Mississippi’s epidemic has forced the health care community “to re-look at how we treat chronic pain,” said Easterling, a longtime addiction medicine practitioner. There are no cancer or terminal pain studies that support opioids being prescribed for non-cancer or non-terminal pain, he said.
Tougher guidelines issued by agencies such as the state Board of Pharmacy and state Board of Medical Licensure are working, Easterling said. “The (opioid) prescription rate is down about 12 percent. The pill mills we dealt with five or six years ago are pretty much gone away,” he said.

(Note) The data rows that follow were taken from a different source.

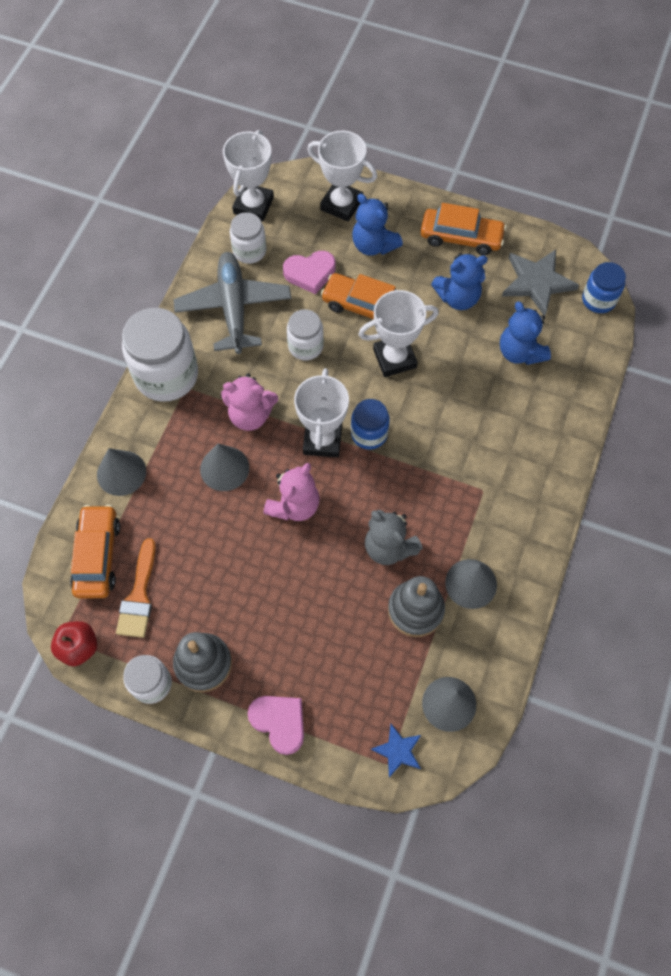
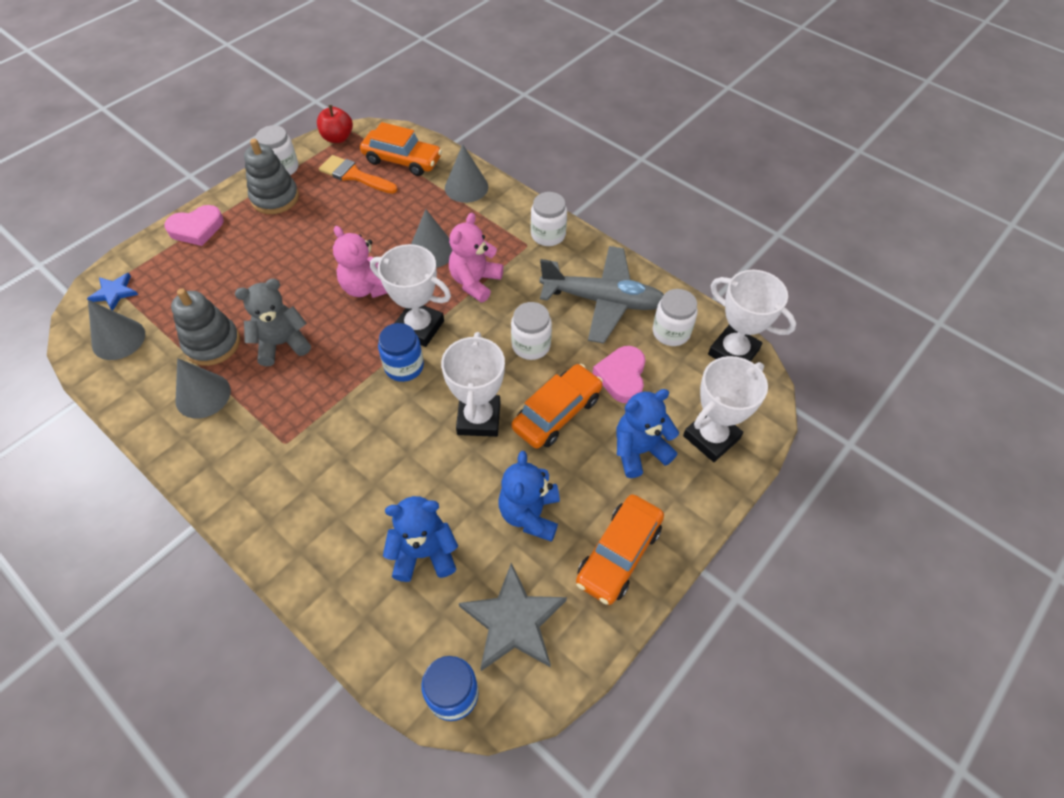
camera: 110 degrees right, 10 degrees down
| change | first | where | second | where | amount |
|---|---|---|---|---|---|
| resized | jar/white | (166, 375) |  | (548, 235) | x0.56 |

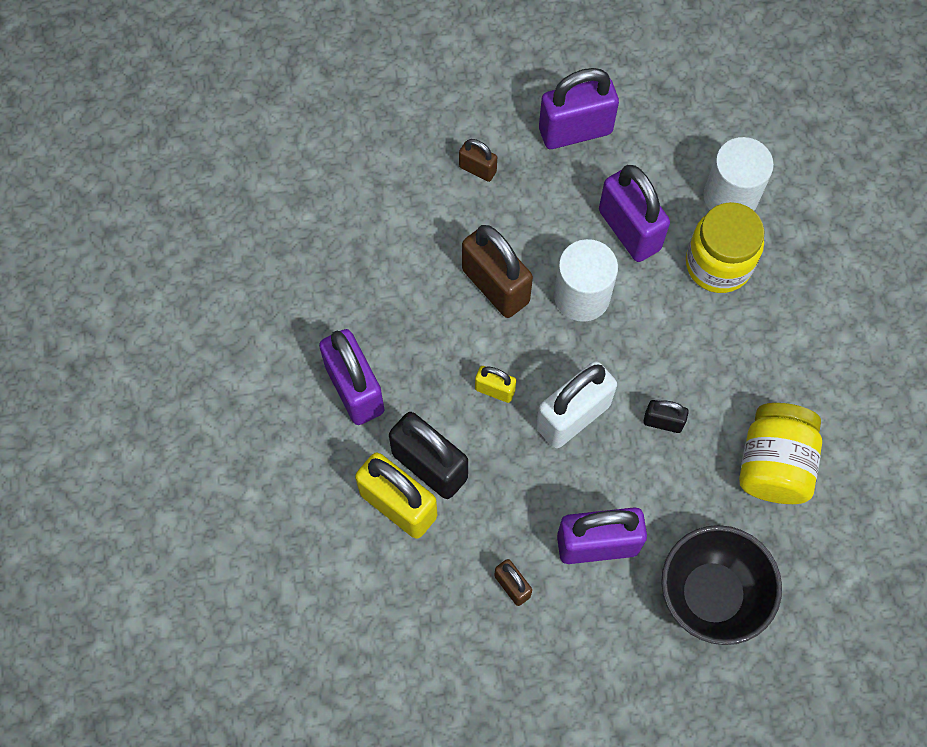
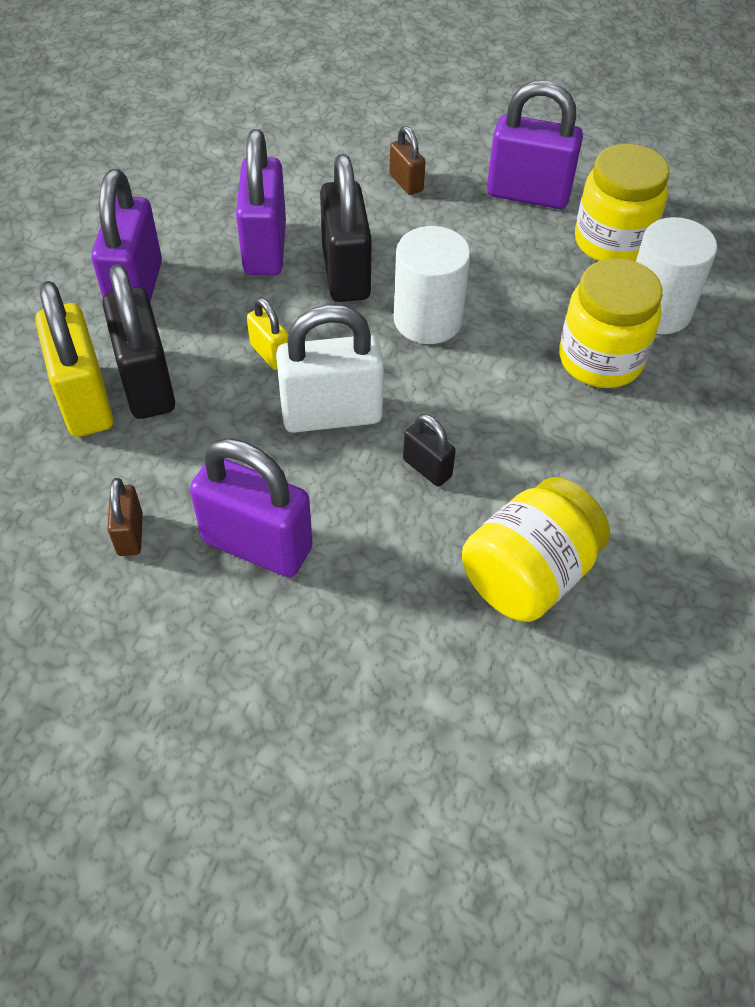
camera: 30 degrees right, 15 degrees down
| change | first | where | second | where | amount |
|---|---|---|---|---|---|
| recoloured | small lock/russet | (495, 286) | small lock/ebony | (346, 273) |  |
| moved | small lock/royal purple | (629, 230) |  | (265, 248) |  |
| removed | serving bowl/ebony | (711, 594) |  |  |  |
| added |  |  | jar/bright yellow | (612, 242) |  |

Pain management clinics must register with the state. And the state’s prescription monitoring program administered by the Pharmacy Board may soon get stronger: the Board of Medical Licensure is contemplating an overhaul of regulations to the prescribing of opioid drugs in Mississippi. It would mandate, among other things, that physicians prescribe the lowest effective dose of opioids for acute pain and not more than a 10-day supply.
Even so, the number one prescription medicine in the state remains hydrocodone, Easterling said.
Currier said the Health Department is addressing opioid abuse in the state through collaborations between state agencies including UMMC and the Department of Mental Health, and doing something her department does very well: collecting data.
“You have to know where you are to know where you are going,” she said. “We need data so that we can improve the numbers and the health of the state of Mississippi.”
Thanks to the governor’s study task force, about 30 town hall meetings have been conducted in communities statewide to gather input from residents and local law enforcement, Fisher said. He said part of the solution is changing the attitudes of law officers who complain that they save the life of an addict who overdoses again, and again.
“We don’t get to choose,” Fisher said. “The one person we save might become the one to find a cure for cancer.”
“People who are addicts can make bad decisions,” Adams said. “But we don’t say we’re not going to treat your diabetes if you run out and get potato chips.”